Thomson Reuters, which released its third-quarter earnings report on Tuesday, said the layoffs will be targeted mainly at the company's financial and risk division, its biggest unit.

In February the company had announced layoffs that trimmed 4 per cent of its workforce.

Thomson Reuters said its revenue from ongoing businesses during the third quarter of 2013 grew 2 per cent (before currency adjustments) from the prior-year period to $3.1 billion.

Adjusted EBITDA increased 4 per cent from the prior-year period and the corresponding margin was 27.5 per cent versus 26.5 per cent for the third quarter of 2012. Underlying operating profit was up 3 per cent and the corresponding margin was 17.8 per cent versus 17.5 per cent in the prior-year period.

Net income attributable to common shareholders fell 39 per cent to $271 million, or 33 cents a share, from $441 million, or 53 cents a share, a year earlier, the company said.

Third-quarter adjusted earnings per share were 48 cents, unchanged from the prior-year period, the company said.

Thomson Reuters said the euro crisis has negatively affected its income from banks and other financial companies.

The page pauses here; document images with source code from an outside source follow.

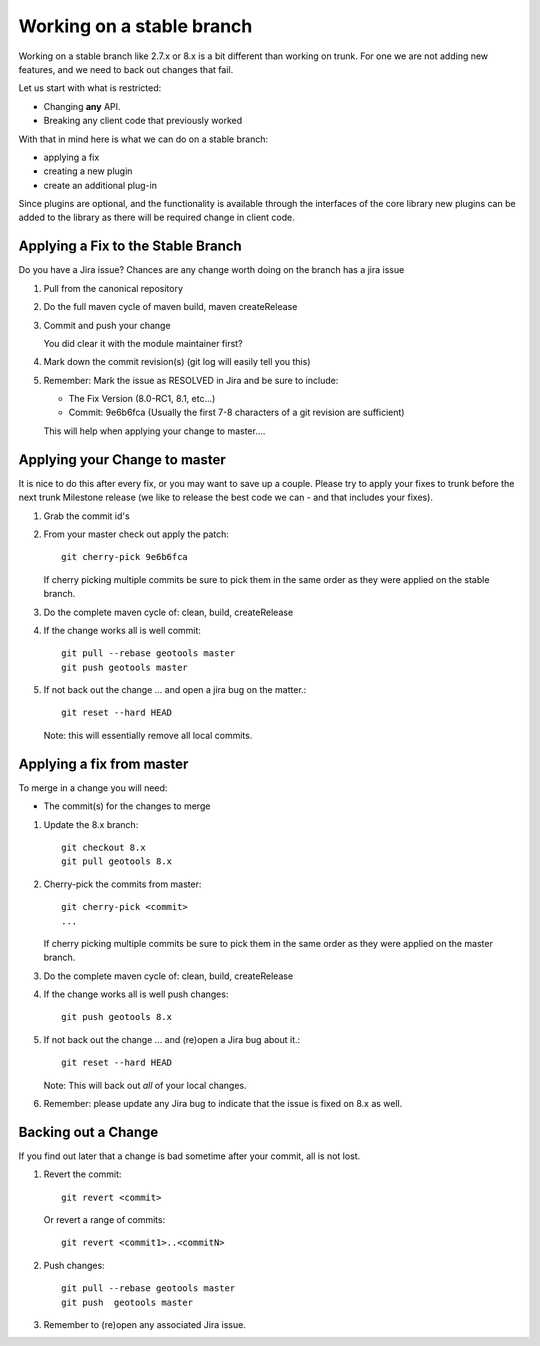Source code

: Working on a stable branch
==========================

Working on a stable branch like 2.7.x or 8.x is a bit different than working on trunk.
For one we are not adding new features, and we need to back out changes that fail.

Let us start with what is restricted:

* Changing **any** API.
* Breaking any client code that previously worked

With that in mind here is what we can do on a stable branch:

* applying a fix
* creating a new plugin
* create an additional plug-in
  
Since plugins are optional, and the functionality is available through the interfaces of the core library new plugins can be added to the library as there will be required change in client code.

Applying a Fix to the Stable Branch
^^^^^^^^^^^^^^^^^^^^^^^^^^^^^^^^^^^

Do you have a Jira issue? Chances are any change worth doing on the branch has a jira issue

#. Pull from the canonical repository
#. Do the full maven cycle of maven build, maven createRelease
#. Commit and push your change
   
   You did clear it with the module maintainer first?

#. Mark down the commit revision(s) (git log will easily tell you this)
#. Remember: Mark the issue as RESOLVED in Jira and be sure to include:
   
   * The Fix Version (8.0-RC1, 8.1, etc...)
   * Commit: 9e6b6fca (Usually the first 7-8 characters of a git revision are sufficient)
   
   This will help when applying your change to master....

Applying your Change to master
^^^^^^^^^^^^^^^^^^^^^^^^^^^^^^

It is nice to do this after every fix, or you may want to save up a couple.
Please try to apply your fixes to trunk before the next trunk Milestone release (we like to release the best code we can - and that includes your fixes).

#. Grab the commit id's
#. From your master check out apply the patch::
     
     git cherry-pick 9e6b6fca
     
   If cherry picking multiple commits be sure to pick them in the same order as they were
   applied on the stable branch.

#. Do the complete maven cycle of: clean, build, createRelease
#. If the change works all is well commit::
     
     git pull --rebase geotools master
     git push geotools master
     
#. If not back out the change ... and open a jira bug on the matter.::
     
     git reset --hard HEAD

   Note: this will essentially remove all local commits.

Applying a fix from master
^^^^^^^^^^^^^^^^^^^^^^^^^^

To merge in a change you will need:

* The commit(s) for the changes to merge

#. Update the 8.x branch::

      git checkout 8.x
      git pull geotools 8.x
      
#. Cherry-pick the commits from master::
      
      git cherry-pick <commit>
      ...
      
   If cherry picking multiple commits be sure to pick them in the same order as they were
   applied on the master branch.

#. Do the complete maven cycle of: clean, build, createRelease
#. If the change works all is well push changes::
     
      git push geotools 8.x

#. If not back out the change ... and (re)open a Jira bug about it.::
      
      git reset --hard HEAD

   Note: This will back out *all* of your local changes.
   
#. Remember: please update any Jira bug to indicate that the issue is fixed on 8.x as well.

Backing out a Change
^^^^^^^^^^^^^^^^^^^^

If you find out later that a change is bad sometime after your commit, all is not lost.

#. Revert the commit::
     
     git revert <commit>

   Or revert a range of commits::
   
     git revert <commit1>..<commitN>

#. Push changes::

     git pull --rebase geotools master
     git push  geotools master
     
#. Remember to (re)open any associated Jira issue.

''Though we continue to expect challenging conditions in the coming quarters - particularly with the largest global banks - (the layoffs) are significant steps in returning our financial business to a growth footing,'' chief executive Jim Smith said. ''We will pick up the pace of efforts to simplify and streamline our organisation, to shift resources behind the most promising growth opportunities.''

Thomson Reuters' 2013 outlook includes the impact of an expected $100 million of severance expenses in 2013, $97 million of which was incurred in the first three quarters of the year.

The outlook also includes adjustments for two new accounting pronouncements as well as the reclassification of certain businesses into disposals.

It does not include the planned charge of approximately $350 million or planned pension contribution of approximately $500 million announced on Tuesday.